Z wielkim księstwem małe 3:2” – donosił z Luksemburga „Przegląd Sportowy”. „Piłka Nożna” z kolei dopytywała: „czy stracone gole były tylko efektem chwilowej dekoncentracji czy też braku umiejętności w rozegraniu takich sytuacji?”.

Waldek (już nie) king

Traumatyczne wspomnienia mamy również z Kiszyniowa, gdzie w czerwcu 2013 roku reprezentacja Polski niespodziewanie potknęła się z Mołdawią w eliminacjach MŚ 2014. Po klęsce z Ukrainą w Warszawie, spotkanie na Stadionie Zimbru było pierwszym z gatunku „być albo nie być” na brazylijskim mundialu. Biało-czerwoni stosunkowo szybko wyszli na prowadzenie po golu Jakuba Błaszczykowskiego. Gospodarze jednak niespodziewanie wyrównali jeszcze przed przerwą. Podopieczni Waldemara Fornalika mieli gigantyczną przewagę, na bramkę Stanislava Namasco oddając aż 21 strzałów. Mołdawianie sensacyjny remis dowieźli jednak do końca.

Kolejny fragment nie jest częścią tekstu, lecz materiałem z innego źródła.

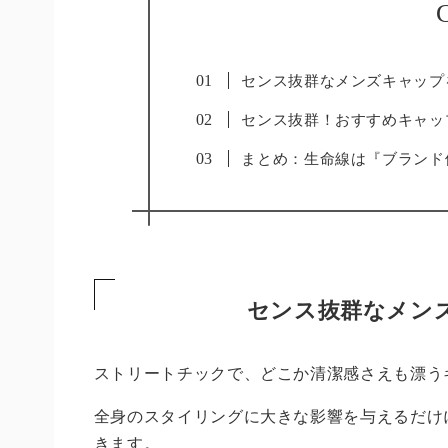
C
センス抜群なメンズキャップ
センス抜群！おすすめキャッ
まとめ：生命線は『ブランド
センス抜群なメン
ストリートチックで、どこか清潔感さえも漂う
全身のスタイリングに大きな影響を与えるだけ
きます。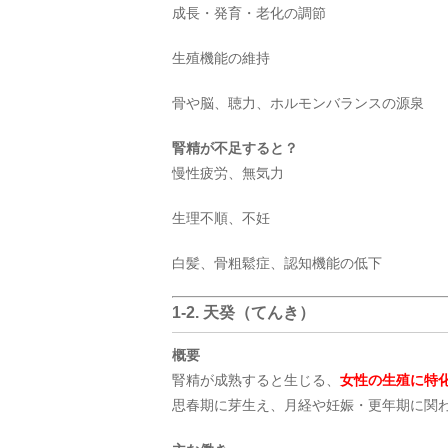
成長・発育・老化の調節
生殖機能の維持
骨や脳、聴力、ホルモンバランスの源泉
腎精が不足すると？
慢性疲労、無気力
生理不順、不妊
白髪、骨粗鬆症、認知機能の低下
1-2. 天癸（てんき）
概要
腎精が成熟すると生じる、
女性の生殖に特化
思春期に芽生え、月経や妊娠・更年期に関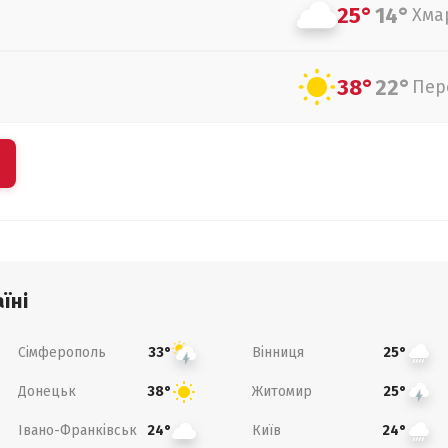
25°
14°
Хма
38°
22°
Пер
їні
Сімферополь
Вінниця
33°
25°
Донецьк
Житомир
38°
25°
Івано-Франківськ
Київ
24°
24°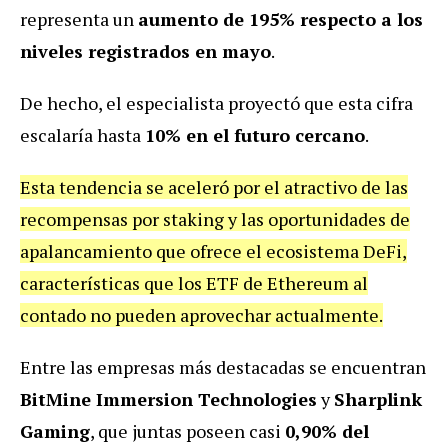
representa un
aumento de 195% respecto a los
niveles registrados en mayo
.
De hecho, el especialista proyectó que esta cifra
escalaría hasta
10% en el futuro cercano
.
Esta tendencia se aceleró por el atractivo de las
recompensas por staking y las oportunidades de
apalancamiento que ofrece el ecosistema DeFi,
características que los ETF de Ethereum al
contado no pueden aprovechar actualmente.
Entre las empresas más destacadas se encuentran
BitMine Immersion Technologies
y
Sharplink
Gaming
, que juntas poseen casi
0,90% del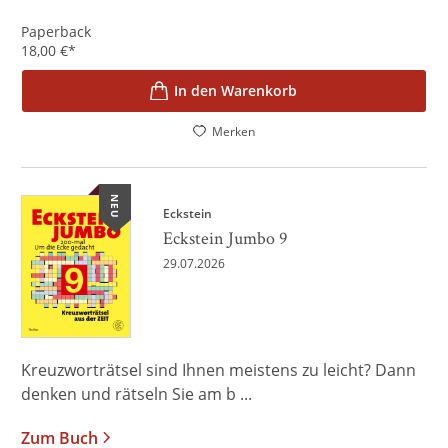
Paperback
18,00
€
*
In den Warenkorb
Merken
NEU
Eckstein
Eckstein Jumbo 9
29.07.2026
Kreuzworträtsel sind Ihnen meistens zu leicht? Dann
denken und rätseln Sie am b ...
Zum Buch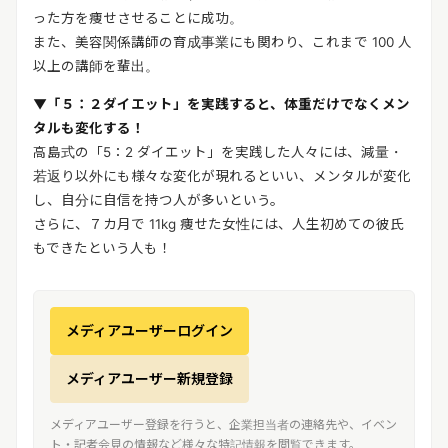
った方を痩せさせることに成功。
また、美容関係講師の育成事業にも関わり、これまで 100 人
以上の講師を輩出。
▼「５：２ダイエット」を実践すると、体重だけでなくメン
タルも変化する！
高島式の「5：2 ダイエット」を実践した人々には、減量・
若返り以外にも様々な変化が現れるといい、メンタルが変化
し、自分に自信を持つ人が多いという。
さらに、７カ月で 11kg 痩せた女性には、人生初めての彼氏
もできたという人も！
メディアユーザーログイン
メディアユーザー新規登録
メディアユーザー登録を行うと、企業担当者の連絡先や、イベン
ト・記者会見の情報など様々な特記情報を閲覧できます。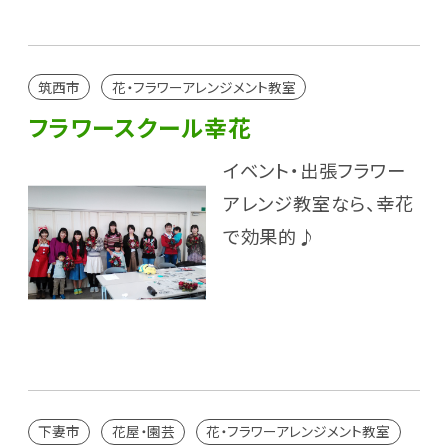
筑西市
花・フラワーアレンジメント教室
フラワースクール幸花
イベント・出張フラワー
アレンジ教室なら、幸花
で効果的♪
下妻市
花屋・園芸
花・フラワーアレンジメント教室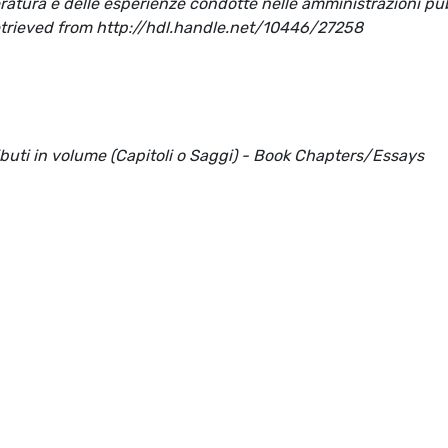
tteratura e delle esperienze condotte nelle amministrazioni p
]. Retrieved from http://hdl.handle.net/10446/27258
ributi in volume (Capitoli o Saggi) - Book Chapters/Essays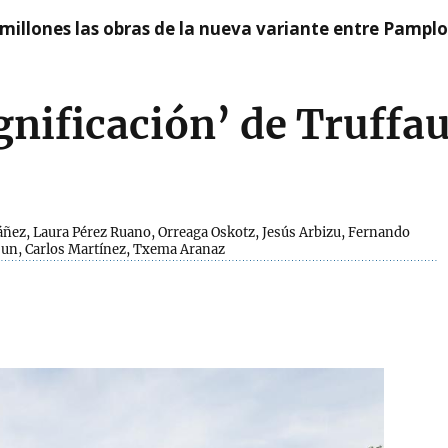
millones las obras de la nueva variante entre Pamplo
gnificación’ de Truffa
áñez, Laura Pérez Ruano, Orreaga Oskotz, Jesús Arbizu, Fernando
sun, Carlos Martínez, Txema Aranaz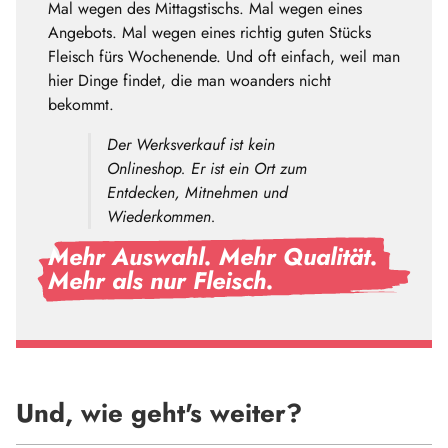
Mal wegen des Mittagstischs. Mal wegen eines
Angebots. Mal wegen eines richtig guten Stücks
Fleisch fürs Wochenende. Und oft einfach, weil man
hier Dinge findet, die man woanders nicht
bekommt.
Der Werksverkauf ist kein
Onlineshop. Er ist ein Ort zum
Entdecken, Mitnehmen und
Wiederkommen.
Mehr Auswahl. Mehr Qualität.
Mehr als nur Fleisch.
Und, wie geht's weiter?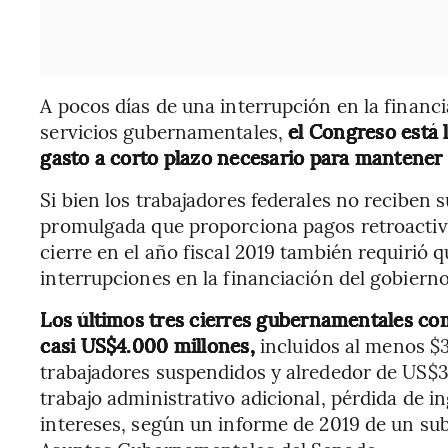
A pocos días de una interrupción en la financi
servicios gubernamentales,
el Congreso está 
gasto a corto plazo necesario para mantener e
Si bien los trabajadores federales no reciben s
promulgada que proporciona pagos retroactiv
cierre en el año fiscal 2019 también requirió 
interrupciones en la financiación del gobierno
Los últimos tres cierres gubernamentales co
casi US$4.000 millones,
incluidos al menos $3
trabajadores suspendidos y alrededor de US$3
trabajo administrativo adicional, pérdida de 
intereses, según un informe de 2019 de un su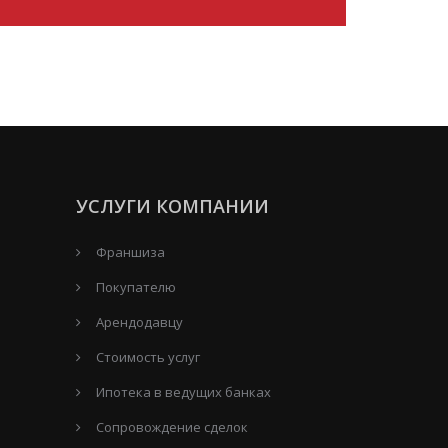
УСЛУГИ КОМПАНИИ
Франшиза
Покупателю
Арендодавцу
Стоимость услуг
Ипотека в ведущих банках
Сопровождение сделок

Jeżeli nie strzela się kilku bramek, to później niestety jedną się traci i w konsekwencji tylko remisuje spotkanie, którego nie powinniśmy remisować – mówił po meczu Fornalik. Media jednak nie kupowały tych tłumaczeń i zaczęły już żądać głowy selekcjonera. Tym bardziej, że jesienią Polaków czekały trudne wyjazdy do Kijowa i Londynu. W awans na MŚ praktycznie nikt już nie wierzył.

Remis 1:1 z Mołdawią jest jak porażka. Bez: pomysłu, drużyny, nadziei” – to tytuł okładki z „Przeglądu Sportowego”. W relacji zaś mogliśmy przeczytać: „Waldemar Fornalik przed meczem w Kiszyniowie upierał się, że tylko media nazywają to spotkaniem meczem o jego posadę. Po zremisowanym meczu z Mołdawią szybko powinien się przekonać, że pytania dziennikarzy nie wynikały ze złośliwości, a z ich wiedzy. Kolejne stracone punkty dają Polakom już tylko teoretyczne szanse na awans do mundialu w Brazylii, mimo że najtrudniejsze spotkania: z Czarnogórą, Ukrainą i Anglią dopiero przed nimi. Polacy potknęli się na niemal najłatwiejszym rywalu. Fornalik nie zdał egzaminu na selekcjonera, oblewając go w jednym z najbiedniejszych krajów w Europie, z piłkarzami, których przed rokiem nie wziąłby nawet do Ruchu Chorzów”.

***

Miejmy nadzieję, że w niedzielę, Polacy nie dopiszą kolejnego rozdziału do tej księgi męczarni.